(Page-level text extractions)
BEGIN

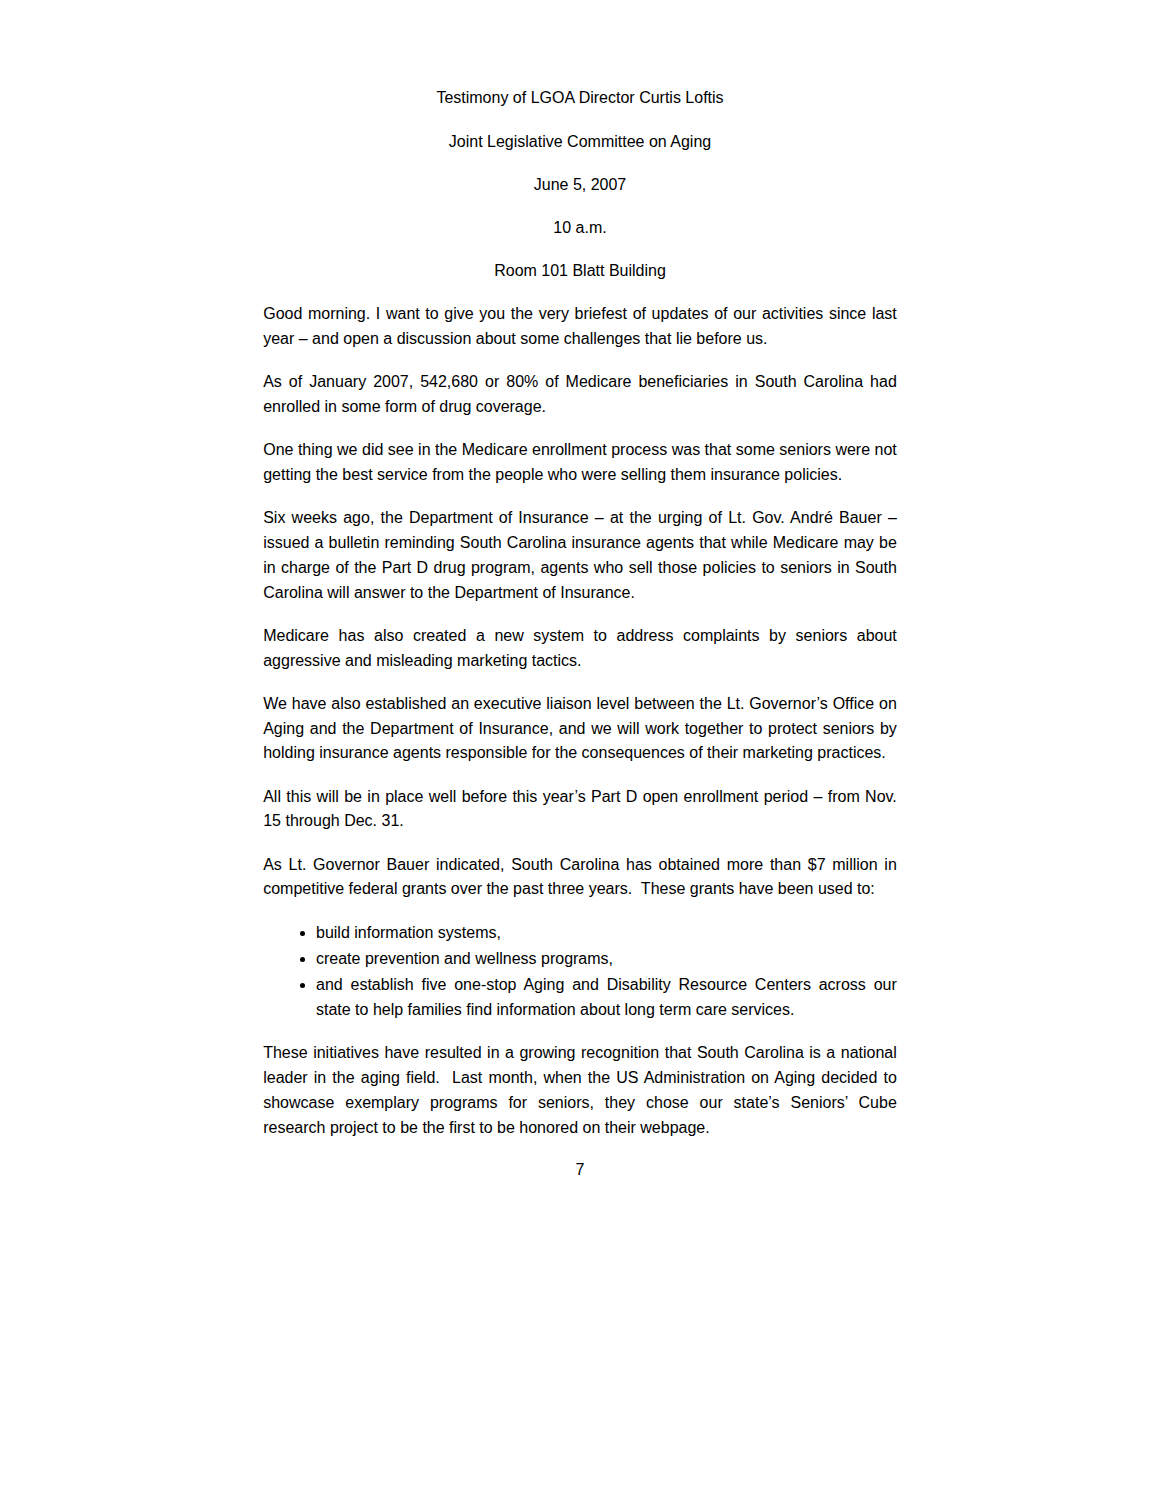Testimony of LGOA Director Curtis Loftis
Joint Legislative Committee on Aging
June 5, 2007
10 a.m.
Room 101 Blatt Building
Good morning. I want to give you the very briefest of updates of our activities since last year – and open a discussion about some challenges that lie before us.
As of January 2007, 542,680 or 80% of Medicare beneficiaries in South Carolina had enrolled in some form of drug coverage.
One thing we did see in the Medicare enrollment process was that some seniors were not getting the best service from the people who were selling them insurance policies.
Six weeks ago, the Department of Insurance – at the urging of Lt. Gov. André Bauer – issued a bulletin reminding South Carolina insurance agents that while Medicare may be in charge of the Part D drug program, agents who sell those policies to seniors in South Carolina will answer to the Department of Insurance.
Medicare has also created a new system to address complaints by seniors about aggressive and misleading marketing tactics.
We have also established an executive liaison level between the Lt. Governor’s Office on Aging and the Department of Insurance, and we will work together to protect seniors by holding insurance agents responsible for the consequences of their marketing practices.
All this will be in place well before this year’s Part D open enrollment period – from Nov. 15 through Dec. 31.
As Lt. Governor Bauer indicated, South Carolina has obtained more than $7 million in competitive federal grants over the past three years. These grants have been used to:
build information systems,
create prevention and wellness programs,
and establish five one-stop Aging and Disability Resource Centers across our state to help families find information about long term care services.
These initiatives have resulted in a growing recognition that South Carolina is a national leader in the aging field. Last month, when the US Administration on Aging decided to showcase exemplary programs for seniors, they chose our state’s Seniors’ Cube research project to be the first to be honored on their webpage.
7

END

Working through the records above, copy each line in which "enrollment" is found.

Result of this exercise:
One thing we did see in the Medicare enrollment process was that some seniors were not getting the best service from the people who were selling them insurance policies.
All this will be in place well before this year’s Part D open enrollment period – from Nov. 15 through Dec. 31.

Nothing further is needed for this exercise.